▸ Task objective: Please reproduce the text of every item below word for word, leaving the pictures out of your answer.

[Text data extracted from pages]
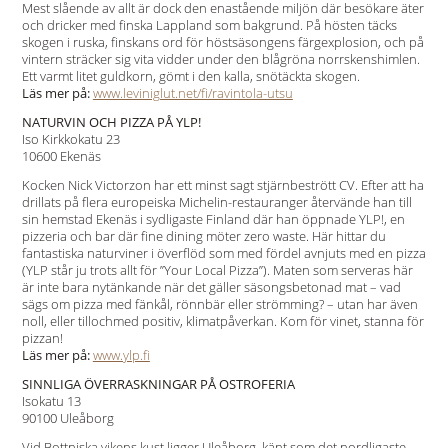
Mest slående av allt är dock den enastående miljön där besökare äter
och dricker med finska Lappland som bakgrund. På hösten täcks
skogen i ruska, finskans ord för höstsäsongens färgexplosion, och på
vintern sträcker sig vita vidder under den blågröna norrskenshimlen.
Ett varmt litet guldkorn, gömt i den kalla, snötäckta skogen.
Läs mer på:
www.leviniglut.net/fi/ravintola-utsu
NATURVIN OCH PIZZA PÅ YLP!
Iso Kirkkokatu 23
10600 Ekenäs
Kocken Nick Victorzon har ett minst sagt stjärnbestrött CV. Efter att ha
drillats på flera europeiska Michelin-restauranger återvände han till
sin hemstad Ekenäs i sydligaste Finland där han öppnade YLP!, en
pizzeria och bar där fine dining möter zero waste. Här hittar du
fantastiska naturviner i överflöd som med fördel avnjuts med en pizza
(YLP står ju trots allt för ”Your Local Pizza”). Maten som serveras här
är inte bara nytänkande när det gäller säsongsbetonad mat – vad
sägs om pizza med fänkål, rönnbär eller strömming? – utan har även
noll, eller tillochmed positiv, klimatpåverkan. Kom för vinet, stanna för
pizzan!
Läs mer på:
www.ylp.fi
SINNLIGA ÖVERRASKNINGAR PÅ OSTROFERIA
Isokatu 13
90100 Uleåborg
Vid Bottniska vikens kust ligger Uleåborg, känt som det nordligaste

▸ Written answer:
Mest slående av allt är dock den enastående miljön där besökare äter
och dricker med finska Lappland som bakgrund. På hösten täcks
skogen i ruska, finskans ord för höstsäsongens färgexplosion, och på
vintern sträcker sig vita vidder under den blågröna norrskenshimlen.
Ett varmt litet guldkorn, gömt i den kalla, snötäckta skogen.
Läs mer på:
www.leviniglut.net/fi/ravintola-utsu
NATURVIN OCH PIZZA PÅ YLP!
Iso Kirkkokatu 23
10600 Ekenäs
Kocken Nick Victorzon har ett minst sagt stjärnbestrött CV. Efter att ha
drillats på flera europeiska Michelin-restauranger återvände han till
sin hemstad Ekenäs i sydligaste Finland där han öppnade YLP!, en
pizzeria och bar där fine dining möter zero waste. Här hittar du
fantastiska naturviner i överflöd som med fördel avnjuts med en pizza
(YLP står ju trots allt för ”Your Local Pizza”). Maten som serveras här
är inte bara nytänkande när det gäller säsongsbetonad mat – vad
sägs om pizza med fänkål, rönnbär eller strömming? – utan har även
noll, eller tillochmed positiv, klimatpåverkan. Kom för vinet, stanna för
pizzan!
Läs mer på:
www.ylp.fi
SINNLIGA ÖVERRASKNINGAR PÅ OSTROFERIA
Isokatu 13
90100 Uleåborg
Vid Bottniska vikens kust ligger Uleåborg, känt som det nordligaste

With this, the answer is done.